Rent books? What decade are we living in. 

I have always paid my rent by bank transfer (I would avoid standing orders, less flexibility in budgeting).Takes 1 minute online. Any landlord that stipulated rent books and monthly visits would not be getting my business and I suspect many others. That is how it works in most decent quality rentals. 

If for some crazy reason I did decide to let my landlord collect rent once a month they wouldn't be getting their nose past my door. if you want to setup an inspection then explicitly set one up. Any more than once every 3 months and I would make a point on wasting your time.


----------



## murphaph (28 Oct 2009)

I'm glad you're not my tenant and I'm sure you're glad I'm not you're landlord-we wouldn't be well suited to each other lol.

A rent book is as good as a load of loose leaf receipts. I like to use it and my tenants always ask that I or my agent signs it when paying the rent so thyey have a record of payment (perhaps for their CWO, I don't know). My tenants have no probs with me coming into their home once a month or whenever there's a problem to investigate/fix. They keep the place lovely so why would they? Perhaps tenants with something to hide feel differently. 

My tenants are not native english speakers, so perhaps they are more comfortable with someone calling around so they can show us any problems rather than having to describe something over the phone etc. 

My tenants prefer cash. I will not refuse cash if that's how they want to pay. Perhaps they don't trust the irish banks not to go bust overnight! If my tenants wanted to change to bank transfer I'd accomodate that, but that's because I know them now and I trust them, having developed a good relationship with them. At the start though, collection in person and a chance to look the place over is a must. A LOT of damage could be done in 6 months!


----------



## becky (28 Oct 2009)

Another one her for the bank transfer - I use to see my landlord 3 times a year maybe and that was plenty small talk for me.

I wouldn't have been interested in taking out cash weekly/monthly. 

My bank statement was proof of rent paid so I didn't need a rent book.


----------



## murphaph (28 Oct 2009)

Hmmmm, maybe I'm just a more personable landlord than most lol. Having said that, I helped my tenants a lot with the utility companies at the start of their tenancy as they weren't confident dealing with them over the phone. There was a particular problem with their ISP that they needed help with as they couldn't understand the technician on the other end of the phone. Little things can go a long way and I hope I have these tenants for a long time.
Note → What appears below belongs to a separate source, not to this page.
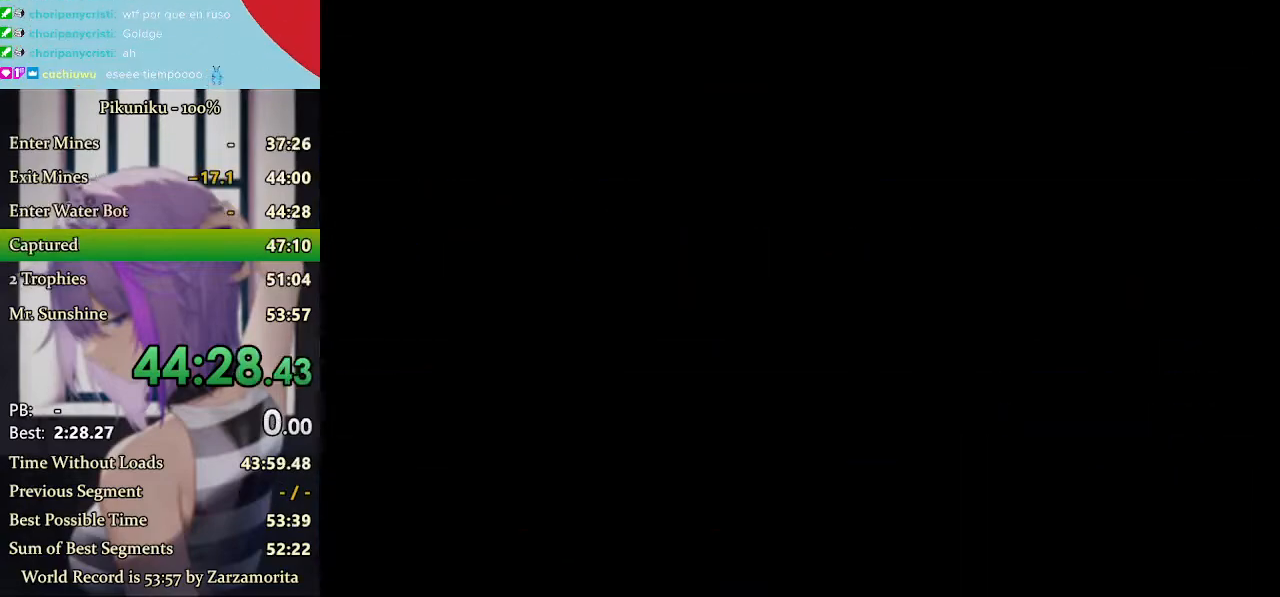
{"keys": ["z"], "events": [[367, "z", "down"], [433, "z", "up"], [500, "z", "down"]]}
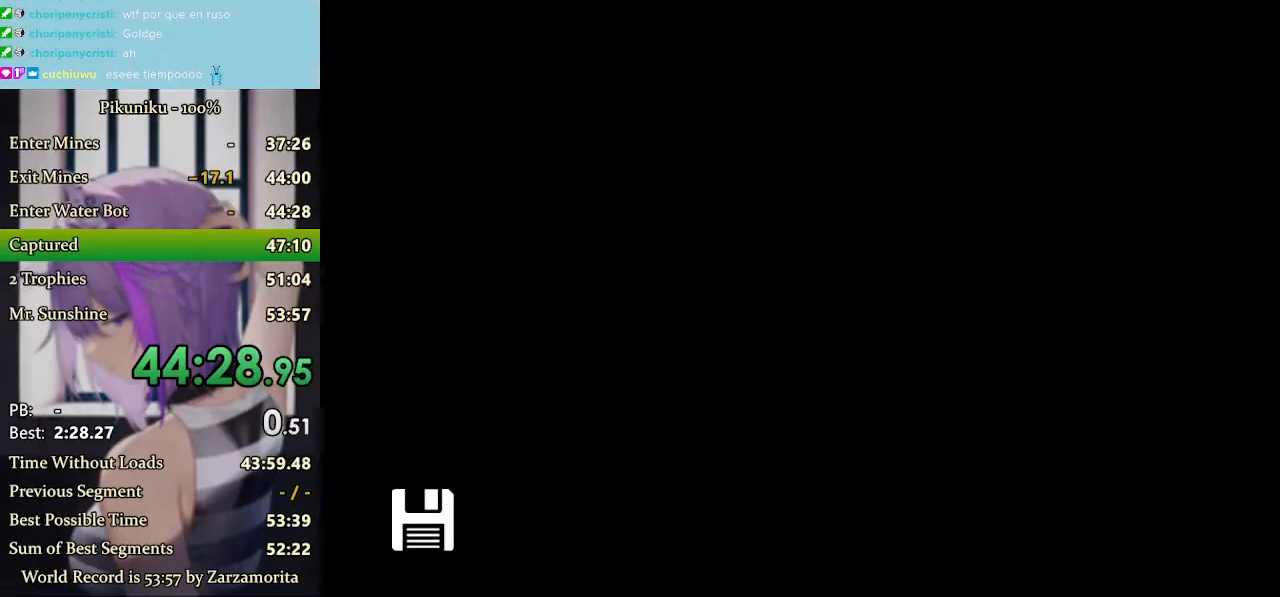
{"keys": ["z"], "events": [[67, "z", "up"], [100, "z", "down"], [133, "z", "up"], [267, "z", "down"], [300, "z", "up"], [333, "z", "down"], [367, "z", "up"], [400, "z", "down"], [433, "z", "up"], [467, "z", "down"]]}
I keep the rent a touch below the market rate to keep them happy.


----------



## thinkofaname (28 Oct 2009)

WOW!

Didn't realise my advice was going to create such a reaction.  Response has shocked me.
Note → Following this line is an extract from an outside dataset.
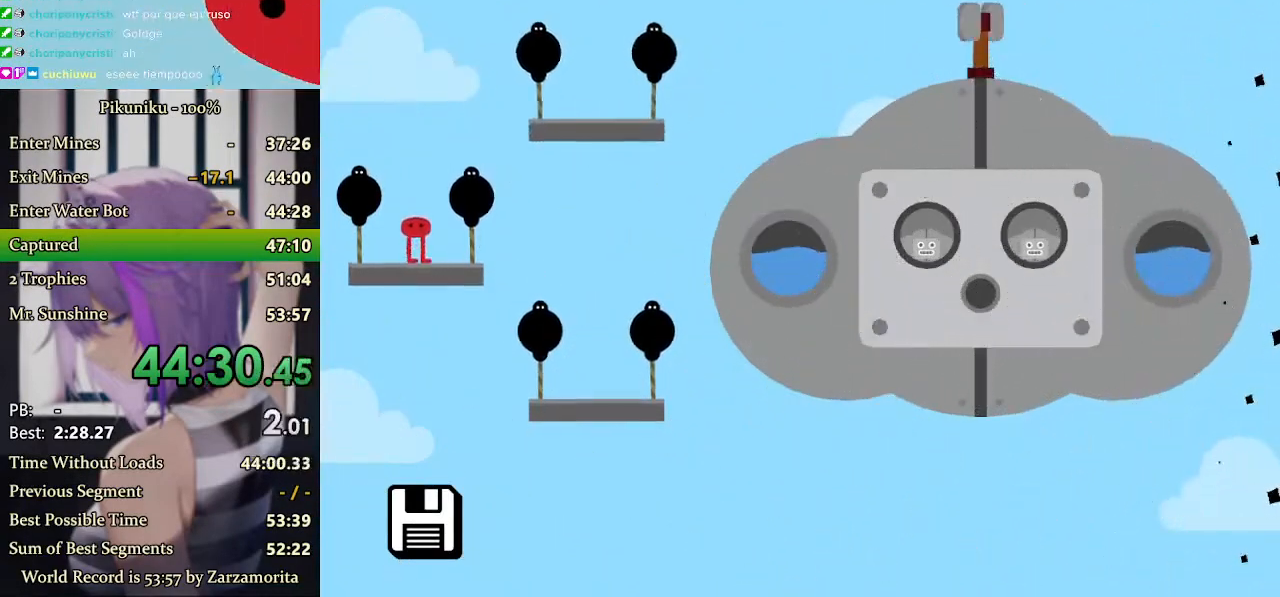
{"keys": ["z"], "events": [[33, "z", "up"], [67, "z", "down"], [100, "z", "up"], [200, "z", "down"], [267, "z", "up"], [300, "z", "down"], [400, "z", "up"], [433, "z", "down"]]}
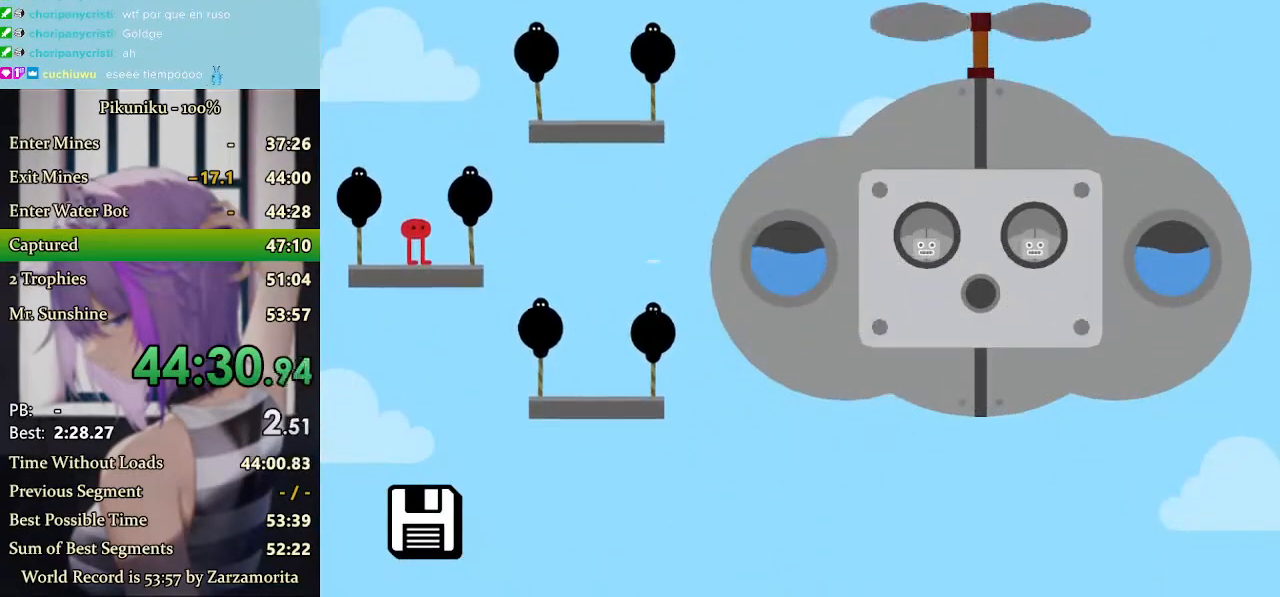
{"keys": [], "events": [[33, "z", "up"], [67, "z", "down"], [167, "z", "up"], [200, "z", "down"], [367, "z", "up"]]}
I deal with a number of rental properties - mainly on a maintenance basis but for one or two landlords I also collect the rent.

I am aware that there can be conflict between landlords and tenants but I find that where the landlord and their agents are reasonable and fair that it is possible to have a cordial working relationship. 

Hope this doesn't put you off amy1.


----------



## Bronte (29 Oct 2009)

Berni said:


> How is a bank transfer more hassle for the tenant?
> Your way requires the tenant to go to the bank every month for cash, vs setting up one standing order at the start of the year.


 
I have some tenant's that pay weekly in cash, we've tried to move them to bank transfer but no go.  Rent is left in the rent book in the property to be collected by my agent.  It's a legal obligation to have a rent book as far as I know. The tenant's like it so far as I can tell and so does the agent as it's a clear record of what is paid.  From a landlord's perspective it's good to see how the property is.  If tenant's have an issue than they can leave a note etc.  Most of my tenant's are foreign nationals and they need help sometimes with things that are not related to the tenancy.  You'd be amazed with the grief they get from certain parts of the Irish state.


----------



## murphaph (29 Oct 2009)

But Bronte, I thought all landlords were money hungry pigs who don't give a fiddlers about their tenants or their wellbeing? lol, some people have no clue. 

As for rent books, the tenant is legally entitled to one so I provide it. http://www.citizensinformation.ie/categories/housing/renting-a-home/rent-books


----------



## Berni (29 Oct 2009)

Bronte said:


> I have some tenant's that pay weekly in cash, we've tried to move them to bank transfer but no go. Rent is left in the rent book in the property to be collected by my agent. It's a legal obligation to have a rent book as far as I know. The tenant's like it so far as I can tell and so does the agent as it's a clear record of what is paid. From a landlord's perspective it's good to see how the property is. If tenant's have an issue than they can leave a note etc. Most of my tenant's are foreign nationals and they need help sometimes with things that are not related to the tenancy. You'd be amazed with the grief they get from certain parts of the Irish state.


 
If they want to operate on a cash basis, and you're happy with that, then thats fine.  The suggestion was made though that landlords should insist on it.  If I get robbed on the way home with the rent money, is my landlord going to be alright with not getting paid that month? I doubt it.

The rent book is one way of dealing with your obligations, but not the only one.  A written lease takes care of most of the information that needs to be given. Then there just needs to be a written record of rent paid, which can be the bank statements showing it, or a receipt issued by the landlord periodically.


----------



## Berni (29 Oct 2009)

murphaph said:


> But Bronte, I thought all landlords were money hungry pigs who don't give a fiddlers about their tenants or their wellbeing? lol, some people have no clue.


 
How does it improve my wellbeing if some yob sees me withdraw a large sum of cash to pay the rent, and decides to relieve me of it?


----------



## murphaph (29 Oct 2009)

Berni said:


> How does it improve my wellbeing if some yob sees me withdraw a large sum of cash to pay the rent, and decides to relieve me of it?


It doesn't, but I never said it would either.

My tenants want to pay me in cash. My agent has as much chance of being mugged as my tenants! I would probably prefer a bank transfer at this stage as I'm 100% comfortable with my tenants but they want to keep the arrangement in place.


----------